La legge di bilancio 2023 prevede i seguenti passaggi, da realizzarsi in un anno: (1) la Commissione tecnica per i fabbisogni standard (esperti di nomina governativa) formula una prima ipotesi di lep; (2) la Cabina di regia (composta da membri del governo e da rappresentanti di regioni, province e comuni) stabilisce in quali materie definire i lep (dunque, non in tutte) e provvede a definirli nello specifico; (3) la Conferenza unificata (Stato-regioni-enti locali) e il Parlamento forniscono il loro parere; (4) il Presidente del Consiglio approva i lep con dPcm.

È una procedura costituzionalmente corretta?

No, la Costituzione attribuisce il compito di definire i lep al Parlamento in tutte le materie, invece lo farà il governo e solo in alcune materie. Inoltre, il fatto che alla base del procedimento vi siano i fabbisogni standard significa che sarà il bilancio a definire i livelli essenziali dei diritti, mentre dovrebbe avvenire il contrario (come dice la sentenza 275/2016 della Corte costituzionale).

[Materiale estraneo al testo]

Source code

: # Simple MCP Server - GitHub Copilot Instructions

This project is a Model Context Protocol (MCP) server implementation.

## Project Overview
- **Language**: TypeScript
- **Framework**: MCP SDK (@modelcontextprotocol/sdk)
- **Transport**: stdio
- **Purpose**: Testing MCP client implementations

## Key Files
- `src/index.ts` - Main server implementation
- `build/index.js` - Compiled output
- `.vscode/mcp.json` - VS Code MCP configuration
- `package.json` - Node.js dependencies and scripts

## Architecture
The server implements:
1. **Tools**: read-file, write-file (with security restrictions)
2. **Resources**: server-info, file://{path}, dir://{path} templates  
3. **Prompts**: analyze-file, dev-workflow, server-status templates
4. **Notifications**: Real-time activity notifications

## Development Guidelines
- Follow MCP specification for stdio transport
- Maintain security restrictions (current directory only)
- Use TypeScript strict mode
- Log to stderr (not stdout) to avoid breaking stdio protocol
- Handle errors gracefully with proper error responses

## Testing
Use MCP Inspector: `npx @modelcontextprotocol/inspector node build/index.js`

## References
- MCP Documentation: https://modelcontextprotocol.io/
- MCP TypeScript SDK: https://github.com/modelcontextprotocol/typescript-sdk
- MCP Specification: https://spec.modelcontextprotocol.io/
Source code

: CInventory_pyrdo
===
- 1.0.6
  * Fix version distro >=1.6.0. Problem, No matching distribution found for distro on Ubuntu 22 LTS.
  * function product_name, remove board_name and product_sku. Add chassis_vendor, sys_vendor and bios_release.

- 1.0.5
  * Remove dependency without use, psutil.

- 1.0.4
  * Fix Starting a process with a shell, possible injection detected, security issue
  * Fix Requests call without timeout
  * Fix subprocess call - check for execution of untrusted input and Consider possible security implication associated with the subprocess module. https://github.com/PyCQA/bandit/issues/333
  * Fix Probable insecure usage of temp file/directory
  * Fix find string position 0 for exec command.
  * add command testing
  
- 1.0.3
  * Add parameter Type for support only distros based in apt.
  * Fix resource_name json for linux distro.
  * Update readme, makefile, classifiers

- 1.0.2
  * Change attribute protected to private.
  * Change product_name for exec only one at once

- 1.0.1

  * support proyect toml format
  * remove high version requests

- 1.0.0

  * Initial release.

Dai lep dipenderanno le risorse attribuite alle regioni per l’esercizio delle nuove competenze?

No, tali risorse saranno definite da una Commissione paritetica tra Stato e regione e finanziate con parte dei tributi raccolti sul territorio regionale. Alla base, c’è la rivendicazione del residuo fiscale, per cui le regioni che pagano in tasse più di quanto ricevono in spesa pubblica avrebbero il diritto di trattenere parte delle risorse versate al fisco. È una rivendicazione illogica, perché a pagare le tasse sono le persone (non le regioni) sulla base del loro reddito (non del luogo di residenza). Ed è incostituzionale, perché gli articoli 2 e 53 della Costituzione sanciscono la solidarietà economica e tributaria a livello nazionale.

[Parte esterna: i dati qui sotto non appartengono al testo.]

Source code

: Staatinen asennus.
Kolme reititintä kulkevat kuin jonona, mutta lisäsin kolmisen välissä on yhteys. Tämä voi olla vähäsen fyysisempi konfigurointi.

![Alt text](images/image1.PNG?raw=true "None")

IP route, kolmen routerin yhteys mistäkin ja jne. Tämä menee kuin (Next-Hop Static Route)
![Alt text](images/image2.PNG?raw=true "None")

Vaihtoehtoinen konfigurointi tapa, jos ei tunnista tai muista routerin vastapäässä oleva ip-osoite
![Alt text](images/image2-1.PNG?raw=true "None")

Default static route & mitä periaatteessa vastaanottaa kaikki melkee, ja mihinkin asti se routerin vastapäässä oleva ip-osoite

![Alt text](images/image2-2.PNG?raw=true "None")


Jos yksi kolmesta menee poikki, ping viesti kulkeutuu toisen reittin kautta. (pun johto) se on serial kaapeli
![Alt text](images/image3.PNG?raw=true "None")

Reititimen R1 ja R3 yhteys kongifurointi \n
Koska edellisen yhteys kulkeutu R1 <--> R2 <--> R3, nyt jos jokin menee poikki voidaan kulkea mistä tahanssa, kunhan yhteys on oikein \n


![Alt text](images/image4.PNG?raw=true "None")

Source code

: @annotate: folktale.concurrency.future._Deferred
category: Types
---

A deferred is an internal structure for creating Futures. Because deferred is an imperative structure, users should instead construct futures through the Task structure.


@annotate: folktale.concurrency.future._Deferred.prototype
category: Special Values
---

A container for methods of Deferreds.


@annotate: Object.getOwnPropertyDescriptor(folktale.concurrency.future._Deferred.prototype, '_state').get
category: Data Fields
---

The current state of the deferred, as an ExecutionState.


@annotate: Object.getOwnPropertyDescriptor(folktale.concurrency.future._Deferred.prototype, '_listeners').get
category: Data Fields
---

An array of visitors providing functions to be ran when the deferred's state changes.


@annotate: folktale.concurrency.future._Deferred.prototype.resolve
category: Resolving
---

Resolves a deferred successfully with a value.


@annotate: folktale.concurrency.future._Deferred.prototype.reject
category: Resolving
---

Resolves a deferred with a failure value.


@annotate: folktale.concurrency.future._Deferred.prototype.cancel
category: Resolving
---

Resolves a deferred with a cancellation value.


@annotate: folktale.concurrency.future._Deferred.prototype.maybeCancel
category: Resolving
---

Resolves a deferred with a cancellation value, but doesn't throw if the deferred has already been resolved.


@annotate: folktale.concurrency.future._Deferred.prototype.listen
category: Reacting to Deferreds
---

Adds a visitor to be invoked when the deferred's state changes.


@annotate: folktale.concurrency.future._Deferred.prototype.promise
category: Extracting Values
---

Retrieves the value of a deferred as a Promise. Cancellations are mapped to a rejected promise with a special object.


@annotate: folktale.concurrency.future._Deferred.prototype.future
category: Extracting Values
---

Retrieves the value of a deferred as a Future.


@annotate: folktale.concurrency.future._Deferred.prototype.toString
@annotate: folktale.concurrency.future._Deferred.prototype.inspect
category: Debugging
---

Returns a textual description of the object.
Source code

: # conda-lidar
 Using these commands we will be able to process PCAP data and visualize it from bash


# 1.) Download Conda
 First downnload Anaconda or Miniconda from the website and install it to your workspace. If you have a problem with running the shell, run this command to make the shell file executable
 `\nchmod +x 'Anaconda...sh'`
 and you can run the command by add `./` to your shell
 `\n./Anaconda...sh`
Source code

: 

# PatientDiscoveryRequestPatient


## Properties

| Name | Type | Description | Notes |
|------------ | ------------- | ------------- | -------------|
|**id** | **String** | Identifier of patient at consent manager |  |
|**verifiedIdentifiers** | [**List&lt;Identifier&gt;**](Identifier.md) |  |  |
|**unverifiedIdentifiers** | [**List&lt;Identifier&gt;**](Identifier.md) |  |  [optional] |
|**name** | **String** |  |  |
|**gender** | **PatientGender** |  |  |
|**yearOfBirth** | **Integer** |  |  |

Ma, allora, definire i lep a cosa serve?

Dai lep dovrebbe dipendere il livello minimo di finanziamento assegnato ugualmente a tutte le regioni, in modo che tutte possano offrire le medesime prestazioni di base. Ma c’è poco da illudersi: in sanità i lep già esistono e, tuttavia, l’ammontare del finanziamento e la qualità delle prestazioni sono tutt’altro che uniformi.

Quali regioni hanno sinora manifestato l’intenzione di avvalersi dell’autonomia differenziata?

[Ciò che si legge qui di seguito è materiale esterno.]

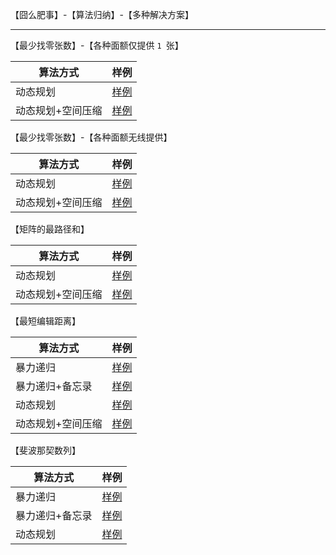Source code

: 【囧么肥事】-【算法归纳】-【多种解决方案】

---





【最少找零张数】-【各种面额仅提供 `1 `张】

| 算法方式          | 样例                                                         |
| ----------------- | ------------------------------------------------------------ |
| 动态规划          | [样例](./src/main/java/me/arithmetic/dp/LT_4_MinCoinsUnlimitedByDpArray.java) |
| 动态规划+空间压缩 | [样例](./src/main/java/me/arithmetic/dp/LT_4_MinCoinsLimitedByDpArray.java) |



【最少找零张数】-【各种面额无线提供】

| 算法方式          | 样例                                                         |
| ----------------- | ------------------------------------------------------------ |
| 动态规划          | [样例](./src/main/java/me/arithmetic/dp/LT_4_MinCoinsUnlimitedByDpMatrix.java) |
| 动态规划+空间压缩 | [样例](./src/main/java/me/arithmetic/dp/LT_4_MinCoinsUnlimitedByDpArray.java) |



【矩阵的最路径和】

| 算法方式          | 样例                                                         |
| ----------------- | ------------------------------------------------------------ |
| 动态规划          | [样例](./src/main/java/me/arithmetic/dp/LT_3_MinPathSumByDpMatrix.java) |
| 动态规划+空间压缩 | [样例](./src/main/java/me/arithmetic/dp/LT_3_MinPathSumByDpArray.java) |



【最短编辑距离】

| 算法方式          | 样例                                                         |
| ----------------- | ------------------------------------------------------------ |
| 暴力递归          | [样例](./src/main/java/me/arithmetic/dp/LT_2_MinDistanceRecur.java) |
| 暴力递归+备忘录   | [样例](./src/main/java/me/arithmetic/dp/LT_2_MinDistanceByRecurAndMemory.java) |
| 动态规划          | [样例](./src/main/java/me/arithmetic/dp/LT_2_MinDistanceByDpMatrix.java) |
| 动态规划+空间压缩 | [样例](./src/main/java/me/arithmetic/dp/LT_2_MinDistanceByDpArray.java) |



【斐波那契数列】

| 算法方式        | 样例                                                         |
| --------------- | ------------------------------------------------------------ |
| 暴力递归        | [样例](./src/main/java/me/arithmetic/dp/LT_1_FibRecur.java)  |
| 暴力递归+备忘录 | [样例](./src/main/java/me/arithmetic/dp/LT_1_FibRecurByMemory.java) |
| 动态规划        | [样例](./src/main/java/me/arithmetic/dp/LT_1_FibDp.java)     |

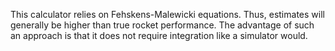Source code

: This calculator relies on Fehskens-Malewicki equations. Thus, estimates will generally be higher than true rocket performance. The advantage of such an approach is that it does not require integration like a simulator would.
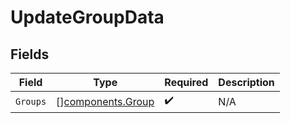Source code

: # UpdateGroupData


## Fields

| Field                                                  | Type                                                   | Required                                               | Description                                            |
| ------------------------------------------------------ | ------------------------------------------------------ | ------------------------------------------------------ | ------------------------------------------------------ |
| `Groups`                                               | [][components.Group](../../models/components/group.md) | :heavy_check_mark:                                     | N/A                                                    |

Tutte le regioni ordinarie, tranne Abruzzo e Molise. Veneto, Lombardia ed Emilia-Romagna sono le più avanti nelle trattative con il governo, al punto da aver sottoscritto una bozza d’intesa.

Quali sono, secondo tali bozze d’intesa, le competenze che verranno attribuite alle tre regioni?

Sono competenze amplissime: il governo della sanità e della scuola; fondi integrativi per università e ricerca; la regionalizzazione dei musei; l’organizzazione della giustizia di pace; l’acquisizione di strade e ferrovie al demanio regionale; il controllo di porti e aeroporti; la protezione civile; il ciclo dei rifiuti; le semplificazioni amministrative in edilizia; l’energia; ecc. Il Veneto vorrebbe la laguna di Venezia, il controllo dei flussi migratori, il reclutamento dei Vigili del Fuoco… L’Emilia-Romagna è più prudente, ma ugualmente incisiva: per esempio, non chiede il rapporto di lavoro con gli insegnanti, ma fondi integrativi per poterne assumere di più e pagarli meglio.

Come fermare l’autonomia differenziata?

La via maestra sarebbe eliminare dalla Costituzione l’ipotesi stessa. Più realisticamente, si potrebbe modificare l’articolo 116, comma 3 della Costituzione, riducendo il numero di materie richiedibili dalle regioni, introducendo una clausola di supremazia statale e prevedendo la possibilità di referendum approvativo e abrogativo per la legge di recepimento dell’intesa (come propone il Coordinamento per la Democrazia Costituzionale con una legge di iniziativa popolare che si può sottoscrivere qui). Al minimo, bisognerebbe valorizzare il principio che tutela l’unità e l’indivisibilità della Repubblica (articolo 5 Cost.) e, dunque, ritenere incostituzionali le richieste regionali – come quelle di Veneto, Lombardia ed Emilia-Romagna – prive di una dimostrata esigenza di differenziazione (per geografia, territorio, popolazione, storia, economia, organizzazione, ecc.).